Анализируя этот кризис, Бубер утверждает, что истоки его уходят в становление церкви, что «затмение Бога» началось еще с апостола Павла. Такой взгляд не может быть просто отвергнут. Мандельштам писал об истории литературы как истории потерь (классического эпоса, классической трагедии и т. п). Такова же история религии. В примитивных племенных обществах каждый непосредственно переживает истины веры. Как писал Тейлор, «дикарь видит то, во что он верит, и верит в то, что он видит». В более развитых обществах это дано только немногим. В язычестве было чувство божественности природы, утраченное монотеизмом (ср. Шиллер, «Боги Греции»). Нет ничего удивительного, что переход от монотеизма избранного народа к вселенскому монотеизму тоже связан с утратами. В Павловых антиномиях Бубер видит сознание, потерявшее цельность веры, веру на пороге отчаяния, вынужденную поминутно призывать Спасителя.

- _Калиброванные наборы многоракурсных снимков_
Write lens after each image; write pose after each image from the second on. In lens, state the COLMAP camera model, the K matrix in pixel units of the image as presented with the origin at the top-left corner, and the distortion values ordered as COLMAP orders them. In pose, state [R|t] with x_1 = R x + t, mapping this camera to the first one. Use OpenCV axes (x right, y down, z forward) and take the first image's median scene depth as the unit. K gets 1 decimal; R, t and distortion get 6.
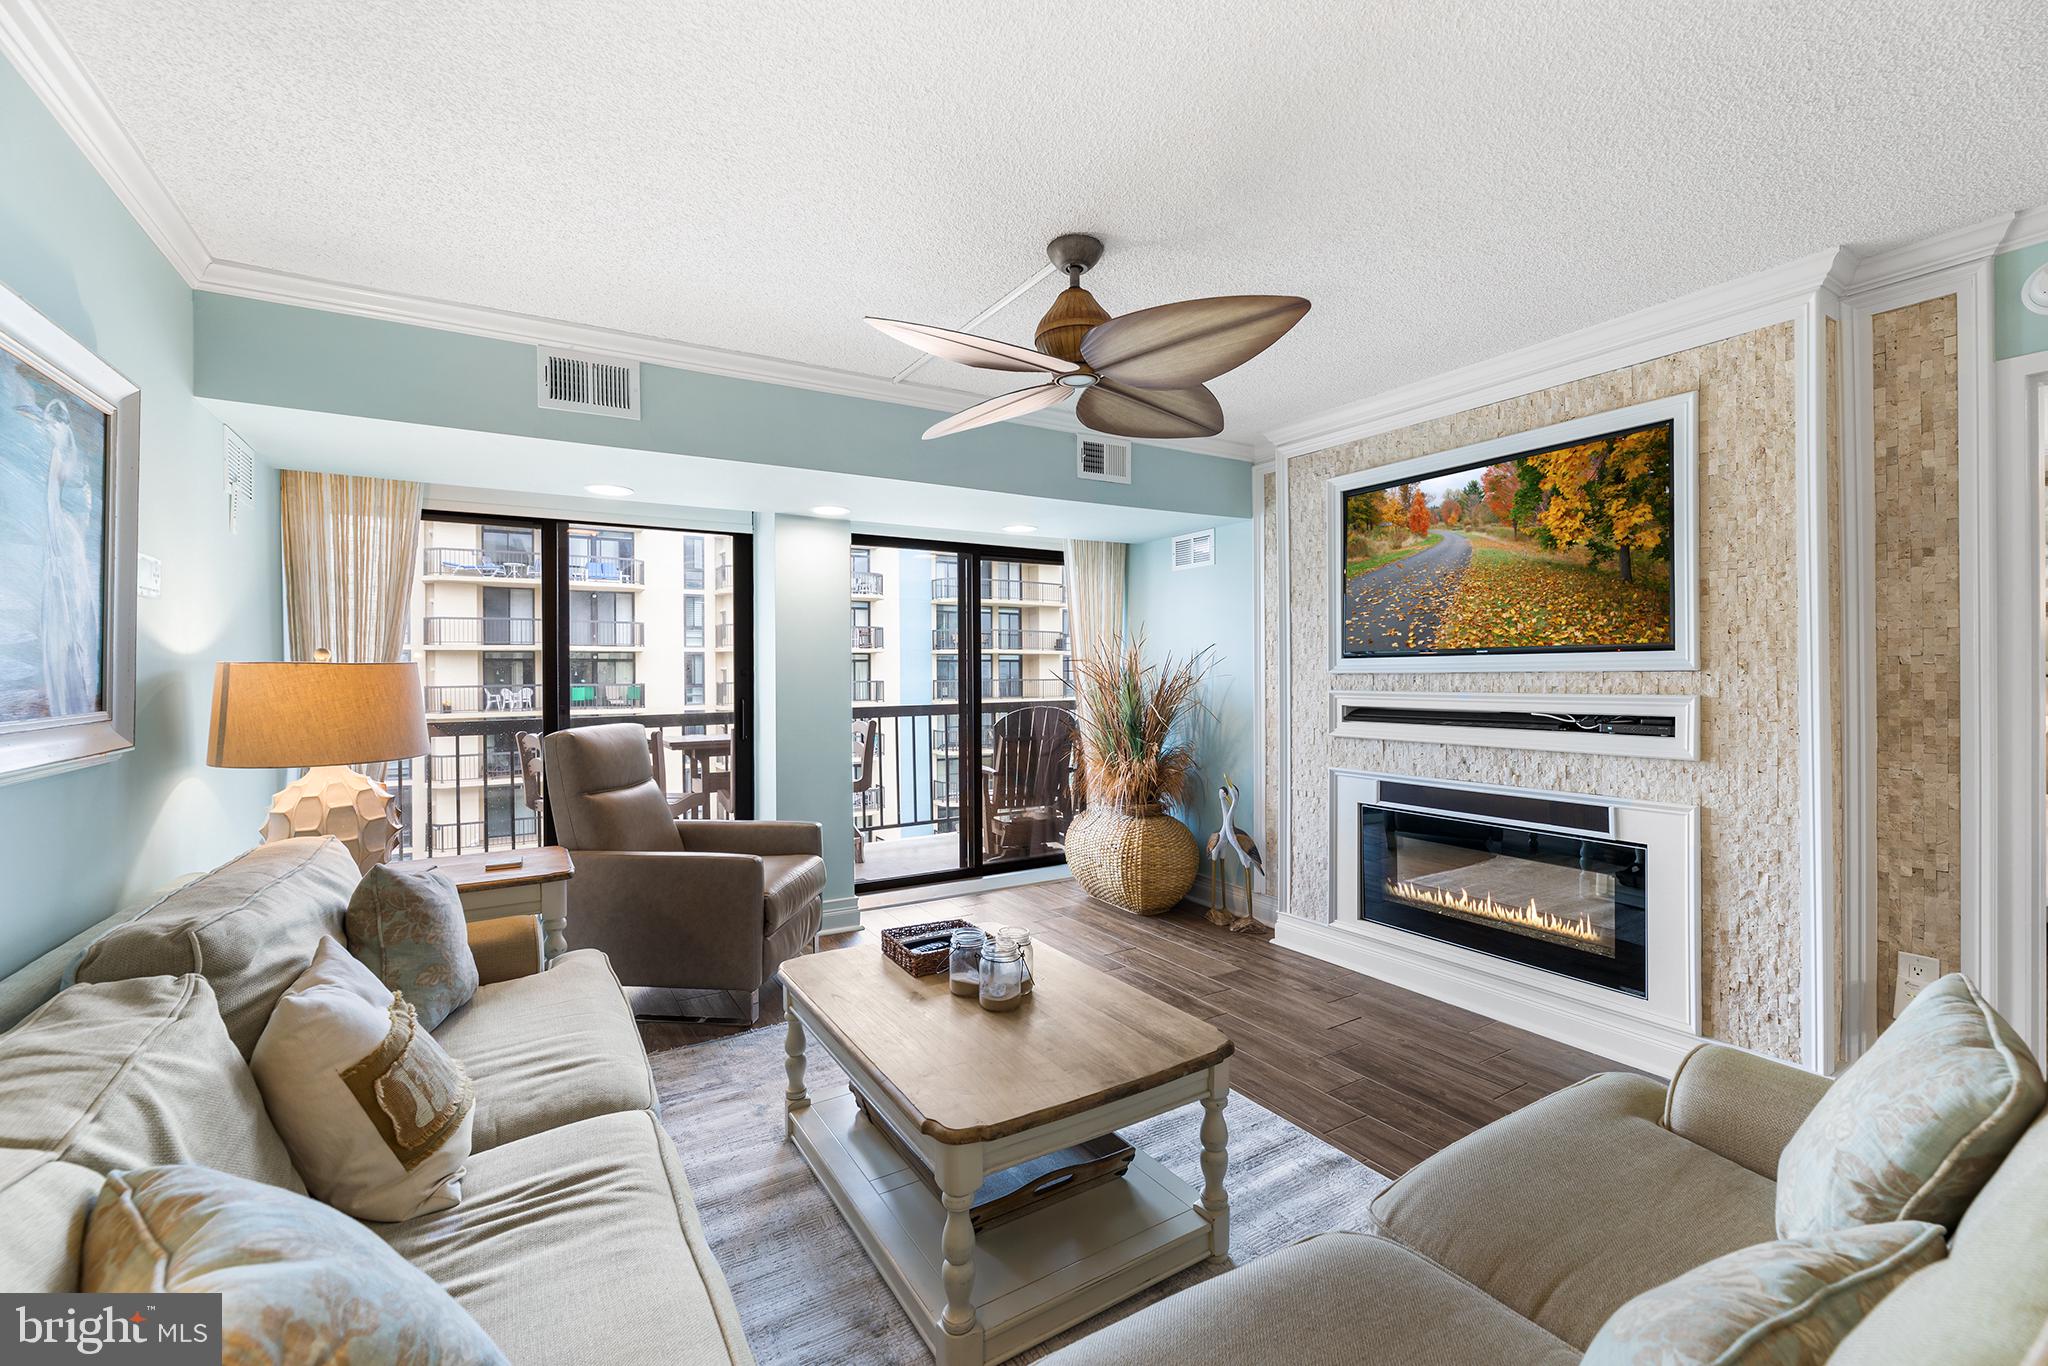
lens RADIAL K [[845.6, 0, 1037.4], [0, 845.6, 675.8], [0, 0, 1]] dist [0.001952, -0.000710]
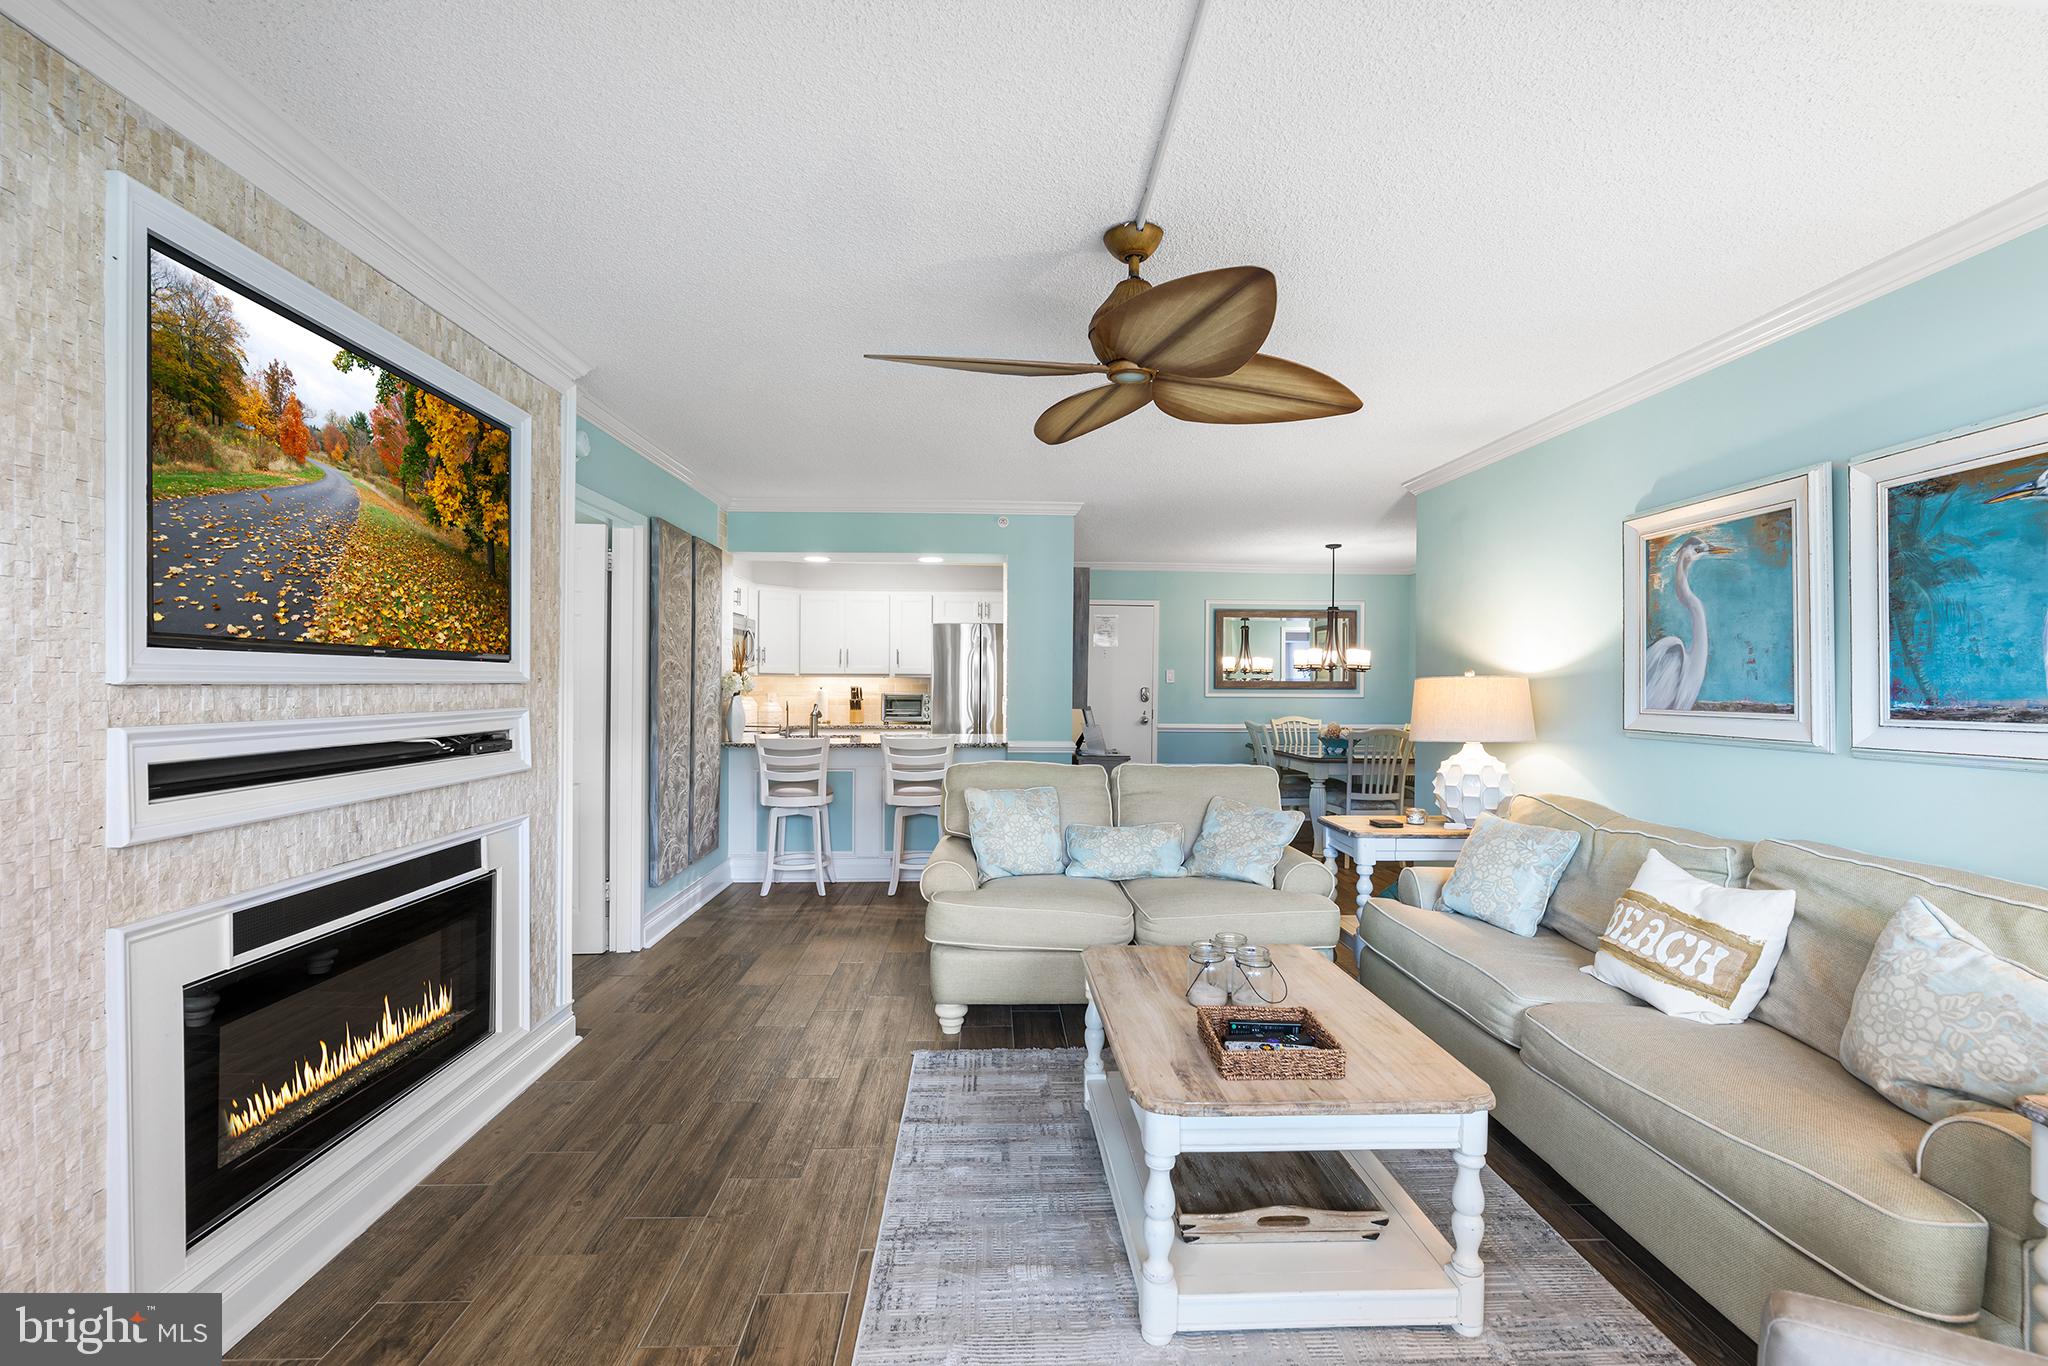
lens RADIAL K [[911.0, 0, 1008.6], [0, 911.0, 690.4], [0, 0, 1]] dist [-0.004871, 0.002055]
pose [[-0.859987, -0.002611, 0.510309, -0.235477], [-0.001100, 0.999994, 0.003262, -0.001279], [-0.510314, 0.002244, -0.859985, 1.302248]]
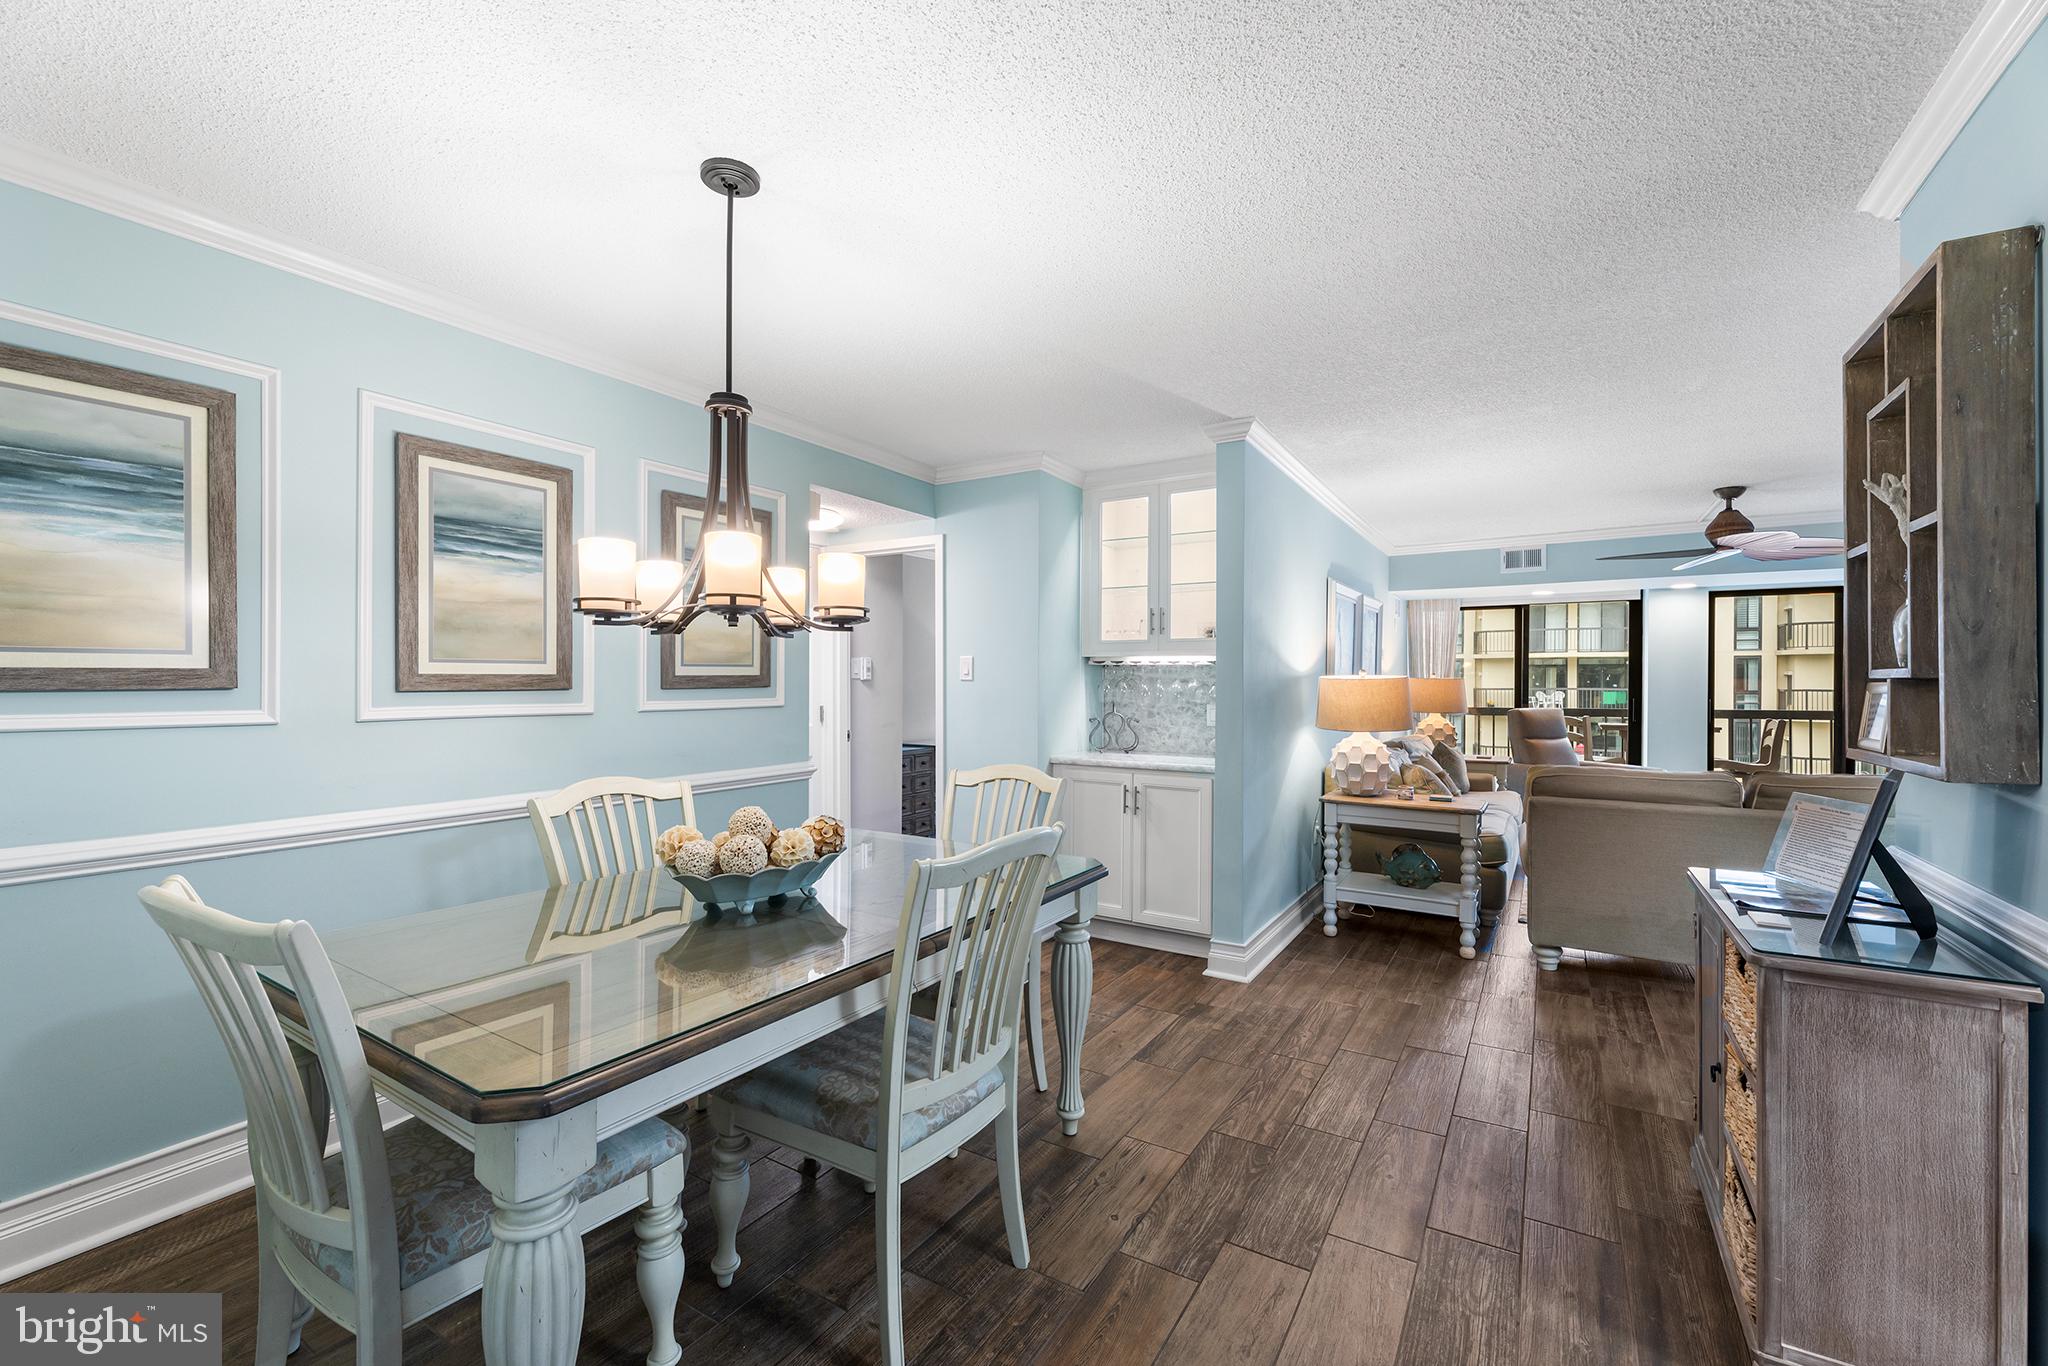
lens RADIAL K [[845.6, 0, 1029.8], [0, 845.6, 685.3], [0, 0, 1]] dist [0.001952, -0.000710]
pose [[0.442182, 0.014358, -0.896810, 0.810904], [-0.008213, 0.999895, 0.011959, -0.012739], [0.896888, 0.002078, 0.442254, -1.048893]]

- _Суть задания_
Верните целиком текст о Бубере и истоках «затмения Бога», не изменяя в нём ни одного слова и знака.

- _Результат ниже_
Анализируя этот кризис, Бубер утверждает, что истоки его уходят в становление церкви, что «затмение Бога» началось еще с апостола Павла. Такой взгляд не может быть просто отвергнут. Мандельштам писал об истории литературы как истории потерь (классического эпоса, классической трагедии и т. п). Такова же история религии. В примитивных племенных обществах каждый непосредственно переживает истины веры. Как писал Тейлор, «дикарь видит то, во что он верит, и верит в то, что он видит». В более развитых обществах это дано только немногим. В язычестве было чувство божественности природы, утраченное монотеизмом (ср. Шиллер, «Боги Греции»). Нет ничего удивительного, что переход от монотеизма избранного народа к вселенскому монотеизму тоже связан с утратами. В Павловых антиномиях Бубер видит сознание, потерявшее цельность веры, веру на пороге отчаяния, вынужденную поминутно призывать Спасителя.